Надежду он видел во время отлета. Действительно, как и обещал Олег Петрович, через трое суток в Сьерра-Марино приземлился «ИЛ-76» Министерства по чрезвычайным ситуациям. Ребята работали на землетрясении и на обратном пути сделали крюк почти в тысячу километров, чтобы забрать Вадима.
Уже в аэропорту, когда эмчээсовские врачи перегружали его на свою каталку, появились Надежда, Христа, Хервасио и Руэнтос. Время поджимало, и прощание получилось скорым и сумбурным. Полковник ободряюще тряс кулаком и клялся извести в Сьерра-Марино остатки гидры терроризма, приведшей Вадима в столь плачевное состояние.
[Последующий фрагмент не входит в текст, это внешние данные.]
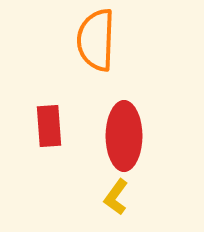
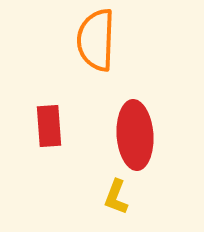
red ellipse: moved 11 px right, 1 px up; rotated 4 degrees counterclockwise
yellow L-shape: rotated 15 degrees counterclockwise
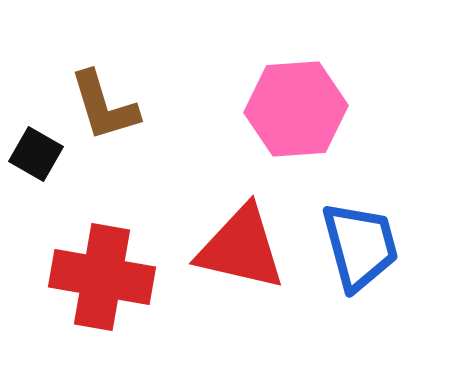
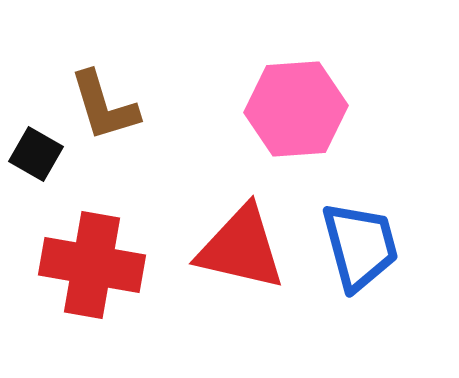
red cross: moved 10 px left, 12 px up
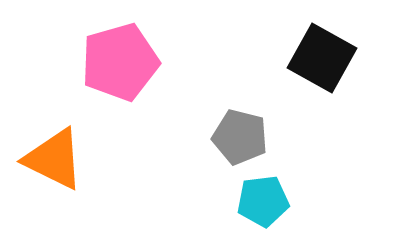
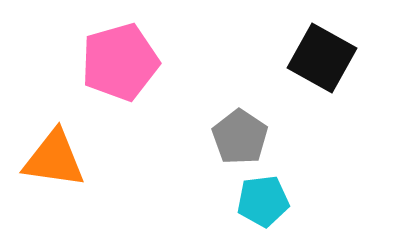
gray pentagon: rotated 20 degrees clockwise
orange triangle: rotated 18 degrees counterclockwise
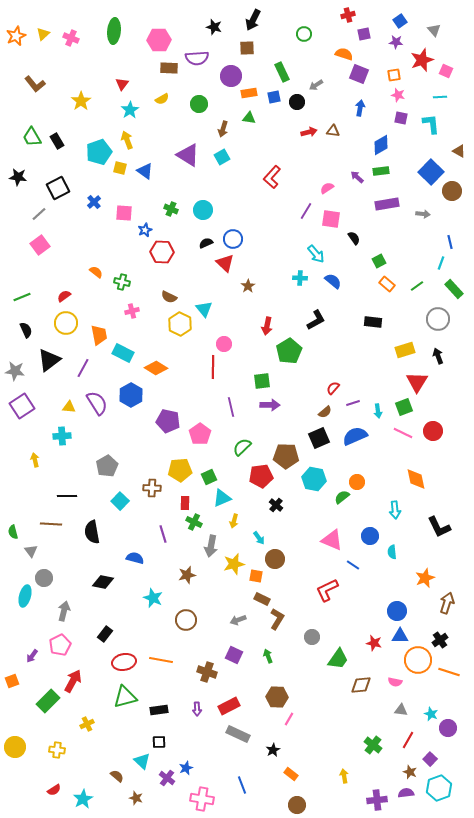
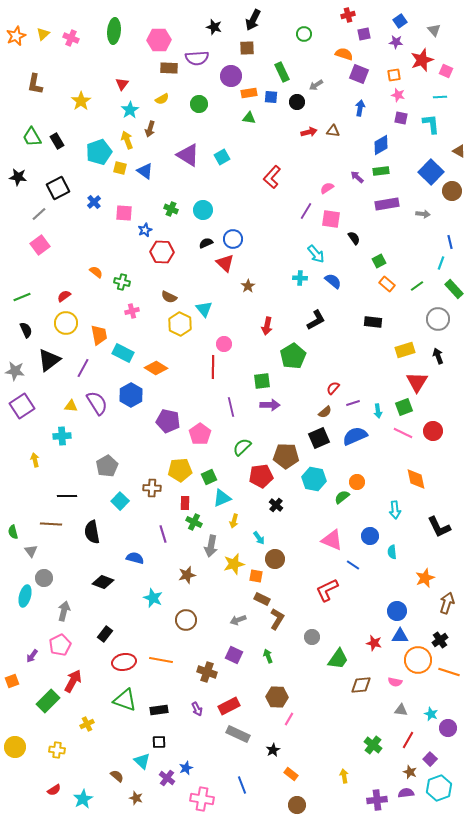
brown L-shape at (35, 84): rotated 50 degrees clockwise
blue square at (274, 97): moved 3 px left; rotated 16 degrees clockwise
brown arrow at (223, 129): moved 73 px left
green pentagon at (289, 351): moved 4 px right, 5 px down
yellow triangle at (69, 407): moved 2 px right, 1 px up
black diamond at (103, 582): rotated 10 degrees clockwise
green triangle at (125, 697): moved 3 px down; rotated 35 degrees clockwise
purple arrow at (197, 709): rotated 24 degrees counterclockwise
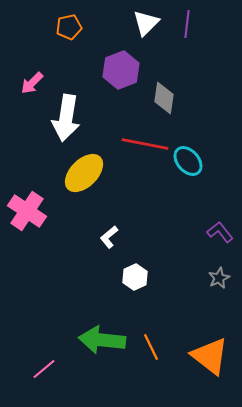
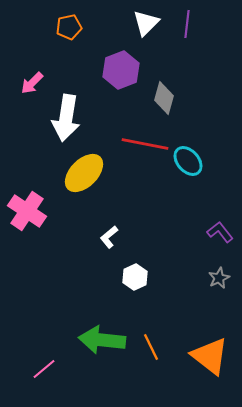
gray diamond: rotated 8 degrees clockwise
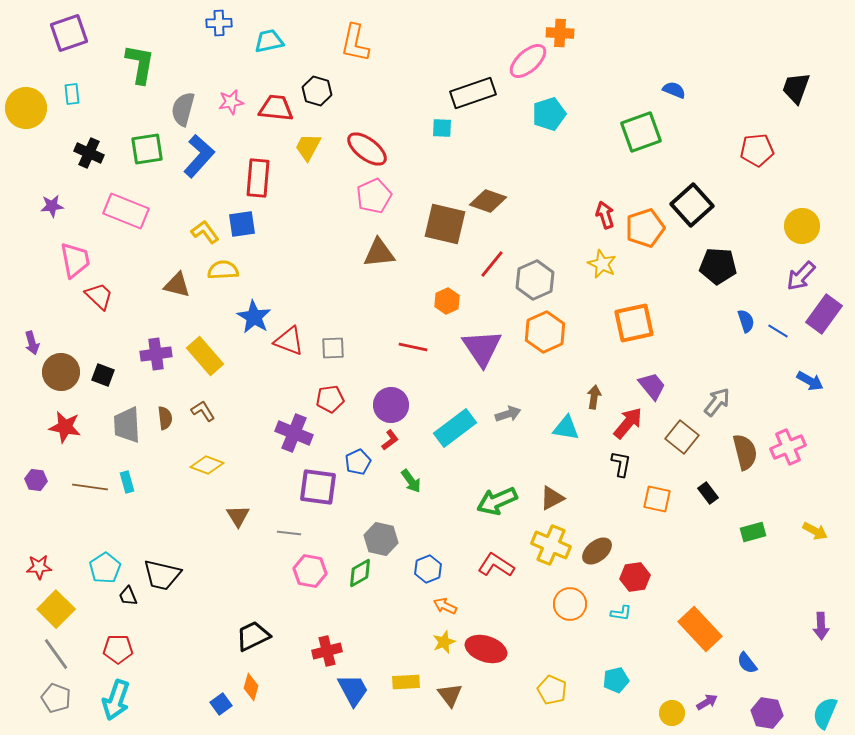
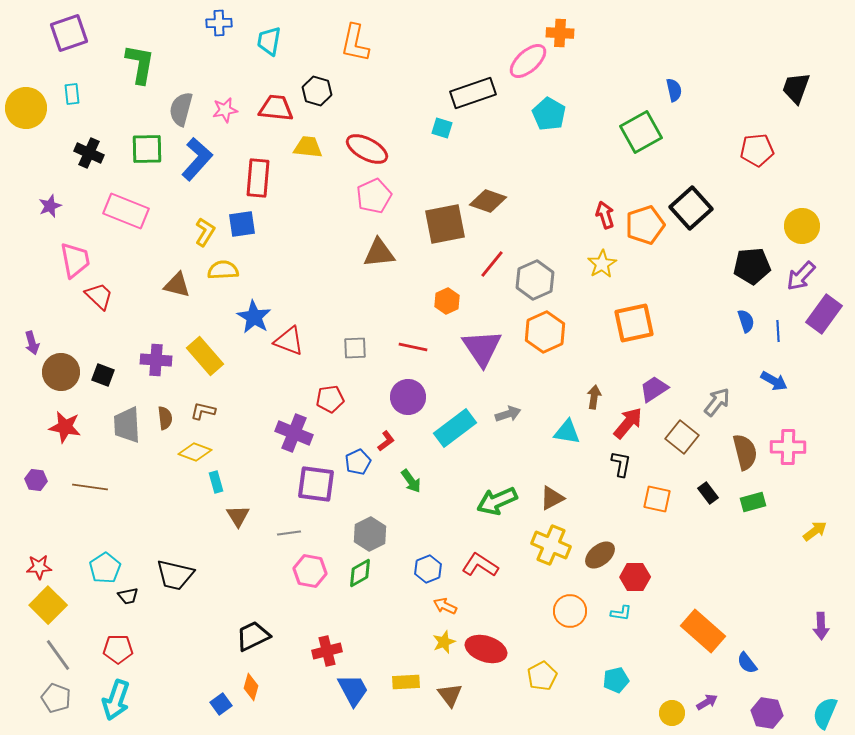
cyan trapezoid at (269, 41): rotated 68 degrees counterclockwise
blue semicircle at (674, 90): rotated 55 degrees clockwise
pink star at (231, 102): moved 6 px left, 8 px down
gray semicircle at (183, 109): moved 2 px left
cyan pentagon at (549, 114): rotated 24 degrees counterclockwise
cyan square at (442, 128): rotated 15 degrees clockwise
green square at (641, 132): rotated 9 degrees counterclockwise
yellow trapezoid at (308, 147): rotated 68 degrees clockwise
green square at (147, 149): rotated 8 degrees clockwise
red ellipse at (367, 149): rotated 9 degrees counterclockwise
blue L-shape at (199, 156): moved 2 px left, 3 px down
black square at (692, 205): moved 1 px left, 3 px down
purple star at (52, 206): moved 2 px left; rotated 15 degrees counterclockwise
brown square at (445, 224): rotated 24 degrees counterclockwise
orange pentagon at (645, 228): moved 3 px up
yellow L-shape at (205, 232): rotated 68 degrees clockwise
yellow star at (602, 264): rotated 16 degrees clockwise
black pentagon at (718, 266): moved 34 px right; rotated 9 degrees counterclockwise
blue line at (778, 331): rotated 55 degrees clockwise
gray square at (333, 348): moved 22 px right
purple cross at (156, 354): moved 6 px down; rotated 12 degrees clockwise
blue arrow at (810, 381): moved 36 px left
purple trapezoid at (652, 386): moved 2 px right, 3 px down; rotated 84 degrees counterclockwise
purple circle at (391, 405): moved 17 px right, 8 px up
brown L-shape at (203, 411): rotated 45 degrees counterclockwise
cyan triangle at (566, 428): moved 1 px right, 4 px down
red L-shape at (390, 440): moved 4 px left, 1 px down
pink cross at (788, 447): rotated 24 degrees clockwise
yellow diamond at (207, 465): moved 12 px left, 13 px up
cyan rectangle at (127, 482): moved 89 px right
purple square at (318, 487): moved 2 px left, 3 px up
yellow arrow at (815, 531): rotated 65 degrees counterclockwise
green rectangle at (753, 532): moved 30 px up
gray line at (289, 533): rotated 15 degrees counterclockwise
gray hexagon at (381, 539): moved 11 px left, 5 px up; rotated 20 degrees clockwise
brown ellipse at (597, 551): moved 3 px right, 4 px down
red L-shape at (496, 565): moved 16 px left
black trapezoid at (162, 575): moved 13 px right
red hexagon at (635, 577): rotated 8 degrees clockwise
black trapezoid at (128, 596): rotated 80 degrees counterclockwise
orange circle at (570, 604): moved 7 px down
yellow square at (56, 609): moved 8 px left, 4 px up
orange rectangle at (700, 629): moved 3 px right, 2 px down; rotated 6 degrees counterclockwise
gray line at (56, 654): moved 2 px right, 1 px down
yellow pentagon at (552, 690): moved 10 px left, 14 px up; rotated 20 degrees clockwise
Пустившая слезу Христа бестолково повторяла, как ей жаль, что Вадима не будет на свадьбе, а Хервасио, по своему обыкновению, отмалчивался. Потом все посмотрели на безмолвно стоящую бледную Надежду и отошли в сторонку.
Она приблизила свое лицо к нему и прошептала:
– Вадим, почему так все случилось? Почему все шишки и удары валятся именно на тебя?
– Ничего страшного – все зарастет, – с трудом шевеля губами, сказал Вадим. – Видишь, я живой…
– Я рвалась к тебе в госпиталь, но меня не пустили. Этому страшному Деду разрешили, а мне нет. Он так грозно кричал на врачей, что они хотели даже полицию вызывать, чтобы его утихомирить, но потом махнули рукой и пропустили. А еще он звонил, самолет у Шойгу так бесцеремонно требовал. Господи, о чем я говорю? Вадим, милый, выздоравливай. Мне так страшно за тебя. Сегодня пришло распоряжение из прокуратуры возвращаться, и я скоро буду в Москве. Как тебя найти?
– Я сам с тобой свяжусь. Хотя… – Вадим назвал ей цифры домашнего телефона. – Правда, меня трудно там застать. Я сам тебя найду.
– До вылета осталось десять минут, пора загружаться, – деликатно кашлянув, сказал врач-эмчээсовец. – Надо спешить.